Task details:
Each line that includes the word "primitives" should be copied from the records.

Data:
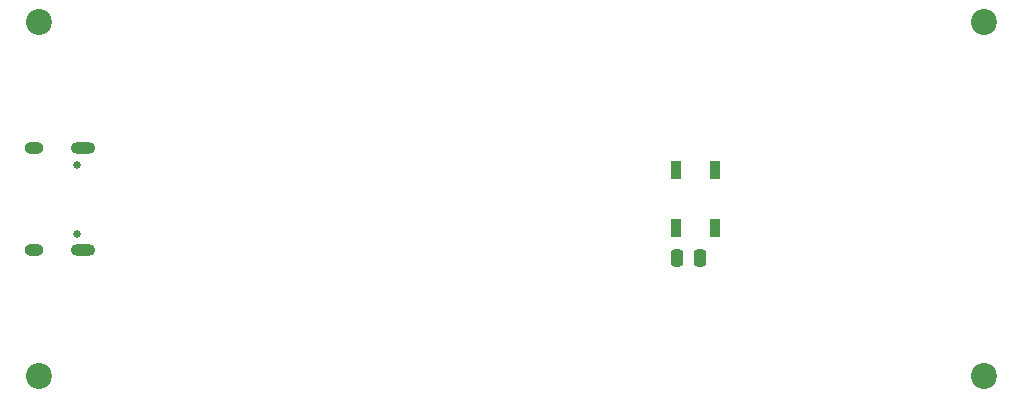
<source format=gbr>
%TF.GenerationSoftware,KiCad,Pcbnew,8.0.6*%
%TF.CreationDate,2024-10-17T21:48:28+02:00*%
%TF.ProjectId,weatherStationBoard,77656174-6865-4725-9374-6174696f6e42,rev?*%
%TF.SameCoordinates,Original*%
%TF.FileFunction,Soldermask,Bot*%
%TF.FilePolarity,Negative*%
%FSLAX46Y46*%
G04 Gerber Fmt 4.6, Leading zero omitted, Abs format (unit mm)*
G04 Created by KiCad (PCBNEW 8.0.6) date 2024-10-17 21:48:28*
%MOMM*%
%LPD*%
G01*
G04 APERTURE LIST*
G04 Aperture macros list*
%AMRoundRect*
0 Rectangle with rounded corners*
0 $1 Rounding radius*
0 $2 $3 $4 $5 $6 $7 $8 $9 X,Y pos of 4 corners*
0 Add a 4 corners polygon primitive as box body*
4,1,4,$2,$3,$4,$5,$6,$7,$8,$9,$2,$3,0*
0 Add four circle primitives for the rounded corners*
1,1,$1+$1,$2,$3*
1,1,$1+$1,$4,$5*
1,1,$1+$1,$6,$7*
1,1,$1+$1,$8,$9*
0 Add four rect primitives between the rounded corners*
20,1,$1+$1,$2,$3,$4,$5,0*
20,1,$1+$1,$4,$5,$6,$7,0*
20,1,$1+$1,$6,$7,$8,$9,0*
20,1,$1+$1,$8,$9,$2,$3,0*%
G04 Aperture macros list end*
%ADD10C,0.650000*%
%ADD11O,2.100000X1.000000*%
%ADD12O,1.600000X1.000000*%
%ADD13C,2.200000*%
%ADD14RoundRect,0.250000X-0.250000X-0.475000X0.250000X-0.475000X0.250000X0.475000X-0.250000X0.475000X0*%
%ADD15RoundRect,0.090000X0.360000X-0.660000X0.360000X0.660000X-0.360000X0.660000X-0.360000X-0.660000X0*%
G04 APERTURE END LIST*
D10*
%TO.C,J1*%
X151725000Y-110615000D03*
X151725000Y-116395000D03*
D11*
X152255000Y-109185000D03*
D12*
X148075000Y-109185000D03*
D11*
X152255000Y-117825000D03*
D12*
X148075000Y-117825000D03*
%TD*%
D13*
%TO.C,H2*%
X228500000Y-98500000D03*
%TD*%
%TO.C,H3*%
X148500000Y-128500000D03*
%TD*%
%TO.C,H4*%
X228500000Y-128500000D03*
%TD*%
%TO.C,H1*%
X148500000Y-98500000D03*
%TD*%
D14*
%TO.C,C11*%
X202550000Y-118500000D03*
X204450000Y-118500000D03*
%TD*%
D15*
%TO.C,D3*%
X205750000Y-115950000D03*
X202450000Y-115950000D03*
X202450000Y-111050000D03*
X205750000Y-111050000D03*
%TD*%
M02*

</source>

Solution for this problem:
0 Add four circle primitives for the rounded corners*
0 Add four rect primitives between the rounded corners*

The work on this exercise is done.